▶ [PASSAGE SHOWN]:
And this is what was lost: A kid who made peace, a kid who was always smiling, a kid who once, when he was 9 years old, called a taxi cab company and asked it to take him to football practice.
A kid who beat academic peril and who beat the Detroit streets and who won a college scholarship and who once wrote a paper for a conflict management course that contained this sentence: “At any given point, you can be confronted with conflict; it is up to you how you handle it.” His memorial in Minneapolis drew 1,000 people. His funeral in Detroit saw the entire Gophers team charter in. Pamphlets were distributed — Brandon’s photo, over the words: “Greater love hath no man than this; that a man lay down his life for his friends.”
And now, on Saturdays, Dorothy Hall avoids the TV because she can’t watch football anymore. And instead of two weeks off for Christmas, she went back to work Dec. 26 because what’s the point? On New Year’s Eve the house will be quiet and on his birthday the house will be quiet and on school vacations the house will be quiet, always quiet, forever quiet, and what kind of world do we live in when being a good mother means you’ll be home when the police come?
It is no way to live. It was no way to die. Two bullets, two funerals, divided by one family. The new math. You wish Brandon Hall had called a cab that would take him even farther, beyond football practice, beyond the city, beyond guns and macho, to someplace truly safe. But more and more, you wonder where that is.

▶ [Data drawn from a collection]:

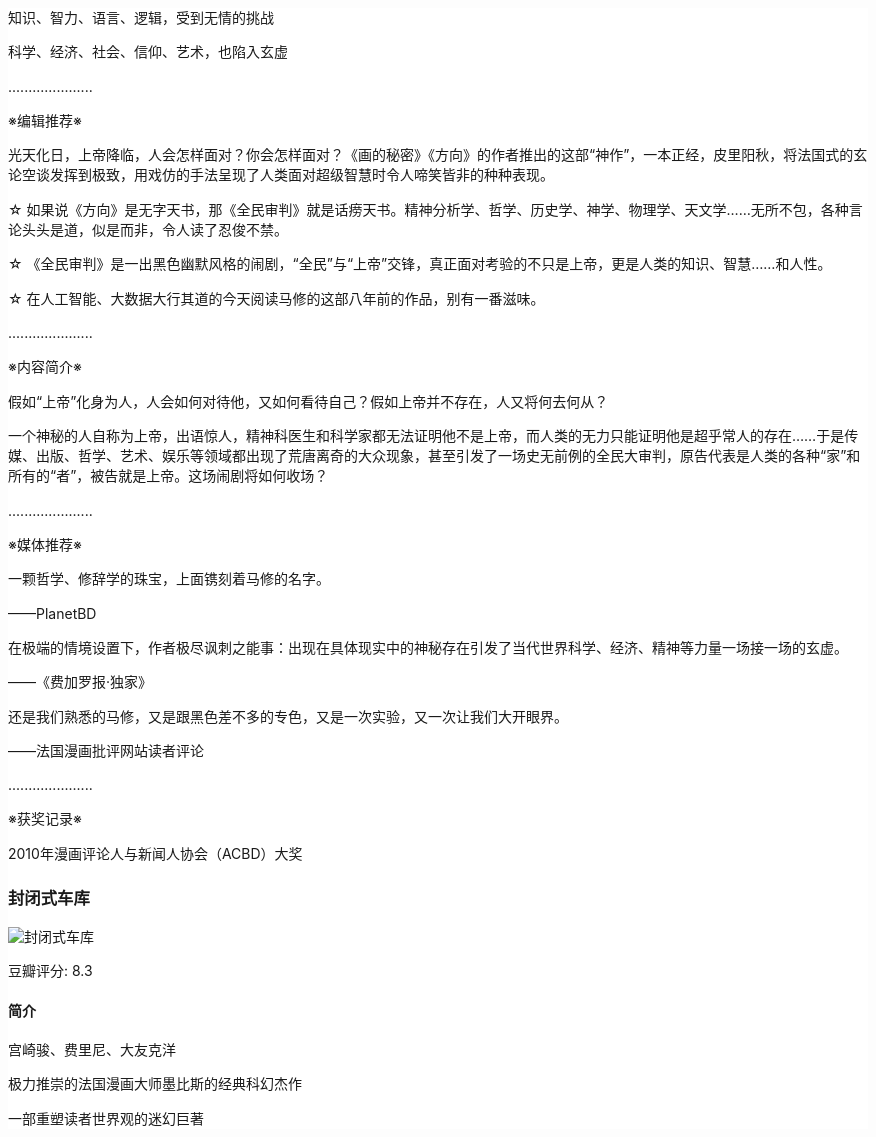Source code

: 知识、智力、语言、逻辑，受到无情的挑战

科学、经济、社会、信仰、艺术，也陷入玄虚

.....................

※编辑推荐※

光天化日，上帝降临，人会怎样面对？你会怎样面对？《画的秘密》《方向》的作者推出的这部“神作”，一本正经，皮里阳秋，将法国式的玄论空谈发挥到极致，用戏仿的手法呈现了人类面对超级智慧时令人啼笑皆非的种种表现。

☆ 如果说《方向》是无字天书，那《全民审判》就是话痨天书。精神分析学、哲学、历史学、神学、物理学、天文学……无所不包，各种言论头头是道，似是而非，令人读了忍俊不禁。

☆ 《全民审判》是一出黑色幽默风格的闹剧，“全民”与“上帝”交锋，真正面对考验的不只是上帝，更是人类的知识、智慧……和人性。

☆ 在人工智能、大数据大行其道的今天阅读马修的这部八年前的作品，别有一番滋味。

.....................

※内容简介※

假如“上帝”化身为人，人会如何对待他，又如何看待自己？假如上帝并不存在，人又将何去何从？

一个神秘的人自称为上帝，出语惊人，精神科医生和科学家都无法证明他不是上帝，而人类的无力只能证明他是超乎常人的存在……于是传媒、出版、哲学、艺术、娱乐等领域都出现了荒唐离奇的大众现象，甚至引发了一场史无前例的全民大审判，原告代表是人类的各种“家”和所有的“者”，被告就是上帝。这场闹剧将如何收场？

.....................

※媒体推荐※

一颗哲学、修辞学的珠宝，上面镌刻着马修的名字。

——PlanetBD

在极端的情境设置下，作者极尽讽刺之能事：出现在具体现实中的神秘存在引发了当代世界科学、经济、精神等力量一场接一场的玄虚。

——《费加罗报·独家》

还是我们熟悉的马修，又是跟黑色差不多的专色，又是一次实验，又一次让我们大开眼界。

——法国漫画批评网站读者评论

.....................

※获奖记录※

2010年漫画评论人与新闻人协会（ACBD）大奖



### 封闭式车库

![封闭式车库](https://img3.doubanio.com/view/subject/l/public/s29435410.jpg)

豆瓣评分: 8.3

#### 简介

宫崎骏、费里尼、大友克洋

极力推崇的法国漫画大师墨比斯的经典科幻杰作

一部重塑读者世界观的迷幻巨著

▶ [JOB 1]: According to the passage about Brandon Hall, how many people came to his memorial in Minneapolis?
▶ [JOB 2]: Write out everything in the passage about Brandon Hall from "And this is" down to "to football practice.".
The records aren't needed here.

▶ [EXERCISE ANSWER 1]: 1,000 people.

▶ [EXERCISE ANSWER 2]:
And this is what was lost: A kid who made peace, a kid who was always smiling, a kid who once, when he was 9 years old, called a taxi cab company and asked it to take him to football practice.